**데이터 발췌**
^^^^^^^^^^^^^^^^

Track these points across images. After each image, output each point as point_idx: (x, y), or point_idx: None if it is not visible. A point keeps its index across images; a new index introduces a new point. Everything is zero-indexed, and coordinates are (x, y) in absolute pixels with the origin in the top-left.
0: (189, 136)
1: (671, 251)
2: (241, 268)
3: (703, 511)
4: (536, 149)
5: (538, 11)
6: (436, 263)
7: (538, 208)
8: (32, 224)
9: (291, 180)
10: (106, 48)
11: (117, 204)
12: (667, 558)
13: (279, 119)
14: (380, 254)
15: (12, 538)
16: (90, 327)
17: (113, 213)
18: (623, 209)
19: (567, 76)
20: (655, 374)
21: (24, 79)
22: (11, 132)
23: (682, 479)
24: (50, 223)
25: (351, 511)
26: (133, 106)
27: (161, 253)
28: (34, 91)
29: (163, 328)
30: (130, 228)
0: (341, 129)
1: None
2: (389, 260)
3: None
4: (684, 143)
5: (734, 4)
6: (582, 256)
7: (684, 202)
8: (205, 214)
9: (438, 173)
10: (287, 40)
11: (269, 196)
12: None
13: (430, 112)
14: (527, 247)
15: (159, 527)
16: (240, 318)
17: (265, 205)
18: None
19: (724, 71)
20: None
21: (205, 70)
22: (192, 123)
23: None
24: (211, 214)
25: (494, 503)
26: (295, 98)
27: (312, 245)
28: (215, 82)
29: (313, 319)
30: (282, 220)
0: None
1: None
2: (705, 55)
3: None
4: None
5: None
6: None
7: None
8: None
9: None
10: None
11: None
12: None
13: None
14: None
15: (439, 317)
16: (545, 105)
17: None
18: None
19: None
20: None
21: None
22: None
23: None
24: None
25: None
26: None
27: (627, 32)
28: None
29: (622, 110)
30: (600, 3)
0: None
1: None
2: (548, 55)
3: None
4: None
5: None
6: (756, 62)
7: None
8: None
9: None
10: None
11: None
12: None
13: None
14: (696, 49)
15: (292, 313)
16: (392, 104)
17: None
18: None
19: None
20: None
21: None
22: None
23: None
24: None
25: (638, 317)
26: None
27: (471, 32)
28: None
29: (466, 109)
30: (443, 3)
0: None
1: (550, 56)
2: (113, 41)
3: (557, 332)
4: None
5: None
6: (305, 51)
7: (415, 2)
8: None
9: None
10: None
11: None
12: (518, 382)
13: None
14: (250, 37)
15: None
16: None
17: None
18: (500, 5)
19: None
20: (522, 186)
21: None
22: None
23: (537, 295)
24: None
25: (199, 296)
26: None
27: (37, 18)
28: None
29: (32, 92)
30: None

^^^^^^^^^^^^^^^^

**수행할 지시사항**
위 데이터에서 "across"라는 단어가 들어 있는 줄을 모두 찾아 그대로 반환하세요.

**문제 풀이**
Track these points across images. After each image, output each point as point_idx: (x, y), or point_idx: None if it is not visible. A point keeps its index across images; a new index introduces a new point. Everything is zero-indexed, and coordinates are (x, y) in absolute pixels with the origin in the top-left.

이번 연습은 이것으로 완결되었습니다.